A “Stop the Hate” seminar at the University of Wisconsin continued to peddle the popular delusion that there exists some imaginary “line” between “free” speech and “hate” speech.

French authorities opened an inquiry into whether a “far-right magazine” crossed the Hate Line by publishing a cover photo of the nation’s black justice minister Christiane Taubira with the caption, “Clever as a monkey, Taubira gets her banana back.” According to the Huffington Post, the magazine cover “will add fears to a rise of racism in France,” and we all know that “racism” is much more frightening than hordes of violent, ineducable, and stubbornly non-assimilating immigrants who spit on the host culture.

Students at the University of Georgia, many of them black, female, and significantly overweight, held a march to protest comments someone had left on a school Facebook page.

Last Tuesday, over 100 tattoo shops worldwide offered free swastika tattoos in an effort to “reclaim” the symbol from the Nazis.
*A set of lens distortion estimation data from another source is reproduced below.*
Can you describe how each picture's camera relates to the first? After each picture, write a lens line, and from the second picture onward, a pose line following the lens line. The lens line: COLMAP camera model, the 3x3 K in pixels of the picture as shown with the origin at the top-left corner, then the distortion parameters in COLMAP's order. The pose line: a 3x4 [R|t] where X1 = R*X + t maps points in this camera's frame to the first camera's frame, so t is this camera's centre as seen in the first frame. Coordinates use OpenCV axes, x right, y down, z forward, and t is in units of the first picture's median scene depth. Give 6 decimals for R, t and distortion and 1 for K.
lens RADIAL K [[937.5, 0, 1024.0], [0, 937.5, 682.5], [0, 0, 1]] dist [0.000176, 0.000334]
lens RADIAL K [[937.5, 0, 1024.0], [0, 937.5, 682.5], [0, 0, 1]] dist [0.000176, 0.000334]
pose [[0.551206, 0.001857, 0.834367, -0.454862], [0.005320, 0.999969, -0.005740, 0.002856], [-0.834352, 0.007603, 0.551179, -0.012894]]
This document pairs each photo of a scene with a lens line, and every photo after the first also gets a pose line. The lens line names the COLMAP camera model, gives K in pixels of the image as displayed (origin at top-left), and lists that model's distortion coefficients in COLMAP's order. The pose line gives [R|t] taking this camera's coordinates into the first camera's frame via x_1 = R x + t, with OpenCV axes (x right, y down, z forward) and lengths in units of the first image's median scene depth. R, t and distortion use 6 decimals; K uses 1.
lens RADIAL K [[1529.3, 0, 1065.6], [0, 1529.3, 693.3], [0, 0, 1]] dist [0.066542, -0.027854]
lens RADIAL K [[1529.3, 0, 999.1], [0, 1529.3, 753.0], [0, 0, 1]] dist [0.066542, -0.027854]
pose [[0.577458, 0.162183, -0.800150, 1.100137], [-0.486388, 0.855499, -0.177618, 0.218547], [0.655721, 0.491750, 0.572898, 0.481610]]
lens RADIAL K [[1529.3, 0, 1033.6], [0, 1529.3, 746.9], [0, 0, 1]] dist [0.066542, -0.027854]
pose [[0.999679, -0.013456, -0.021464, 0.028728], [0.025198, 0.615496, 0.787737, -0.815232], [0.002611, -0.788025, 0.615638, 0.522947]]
People who chose to receive the free swastika tattoos were required to sign a waiver stating that they did not intend to use it as a pro-Nazi symbol.

A 14-year-old Swedish girl has filed a formal complaint against a paint company for the unforgivable sin of describing the color beige as “skin color.” The girl said, “It is completely sick that they just rename beige to skin color when black and brown are also that.” Perhaps instead it’s “completely sick” to be perpetually outraged over such things?